Le 31 mai, on apprenait, lors de la Conférence Internationale sur les supercalculateurs de Hambourg, que la Chine avait mis au point un calculateur capable de réaliser 1000 trillions d’opérations par seconde. Cette performance lui permettait de prendre la 2e place du classement mondial des calculateurs, remis à jour tous les six mois. Le calculateur, dénommé Xingyun (Nébuleuse), équipé de microprocesseurs américains Intel et Nvidia, basé au centre de calculs de Shenzhen, arrive juste derrière le calculateur américain Cray Jaguar basé à Oak Ridge.

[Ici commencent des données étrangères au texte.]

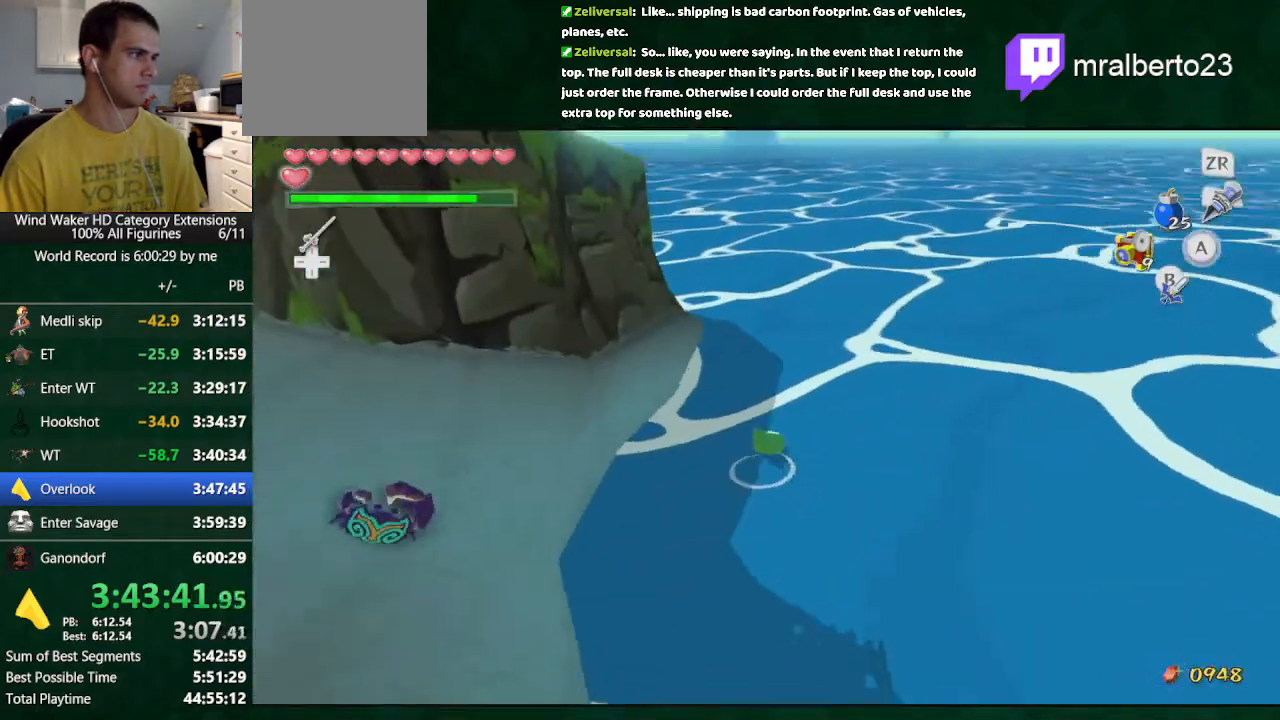
{"buttons": [], "left_stick": "center", "right_stick": "center", "button_events": [[267, "R1", "down"], [367, "R1", "up"]]}
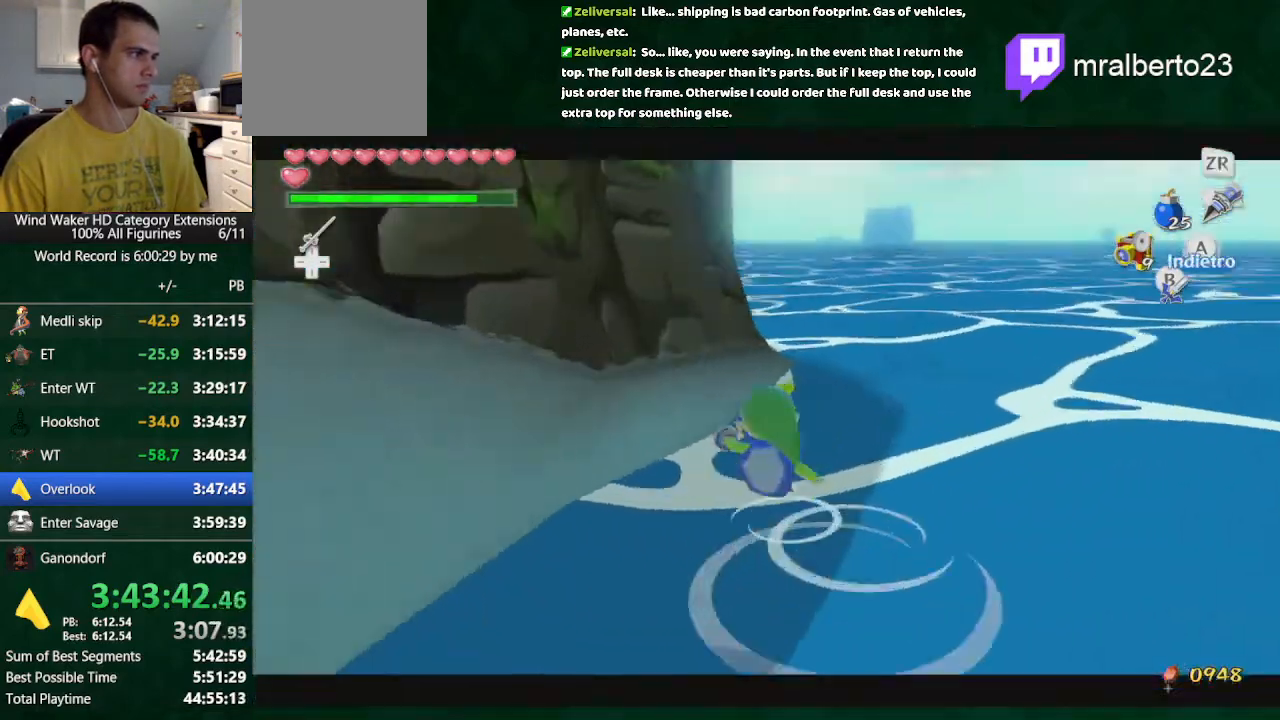
{"buttons": [], "left_stick": "center", "right_stick": "center", "button_events": [[367, "START", "down"], [467, "START", "up"]]}
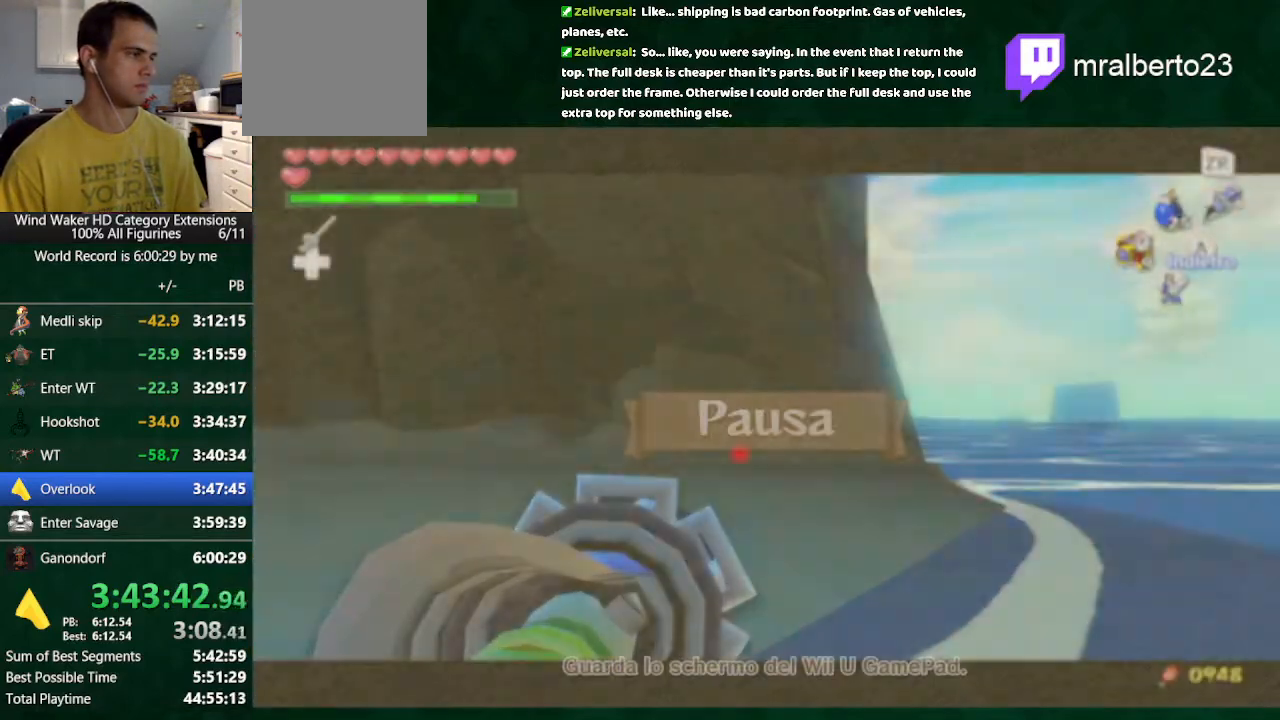
{"buttons": [], "left_stick": "center", "right_stick": "center", "button_events": []}
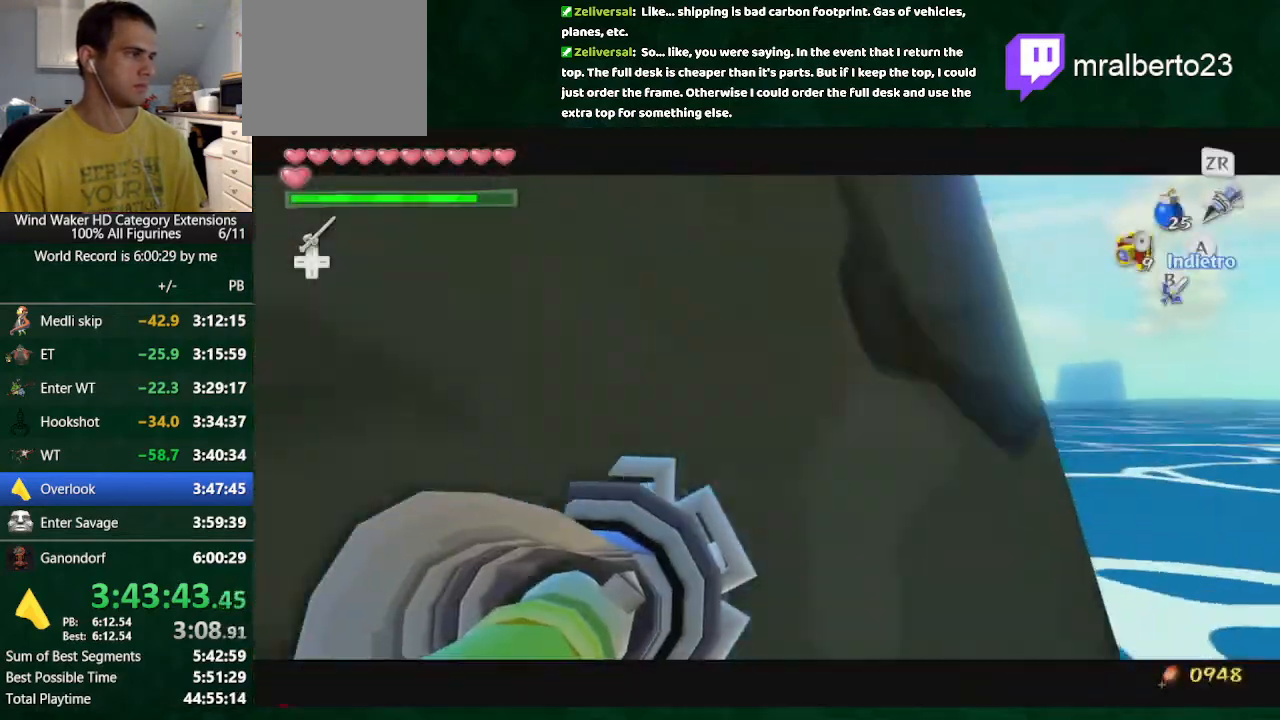
{"buttons": [], "left_stick": "center", "right_stick": "center", "button_events": []}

Les experts estiment que, d’ici la fin de l’année, les Chinois auront mis au point un calculateur entièrement équipé de puces chinoises, dont les performances lui permettraient de ravir la 1e place aux Américains. Avec 9% des capacités mondiales, la Chine arrive en 2e position, mais loin derrière les Etats-Unis qui cumulent 55% des capacités mondiales. Le champ d’application du calcul intensif va de l’aéronautique à la défense en passant par la climatologie, les prévisions sismiques, la prospection pétrolière, l’imagerie médicale, la prévention des risques, la finance etc.

Satellites météo

Le 8 août dernier, Yang Jun Directeur du Centre National de Satellites météo, annonçait qu’au cours des 10 prochaines années, la Chine lancerait 14 satellites météo. A partir de 2015, la série des satellites Feng Yun 3B sera remplacée par la série FY-4, dotée de meilleures capacités d’imagerie et de réaction en temps réel, lui permettant de mieux prévoir les catastrophes naturelles.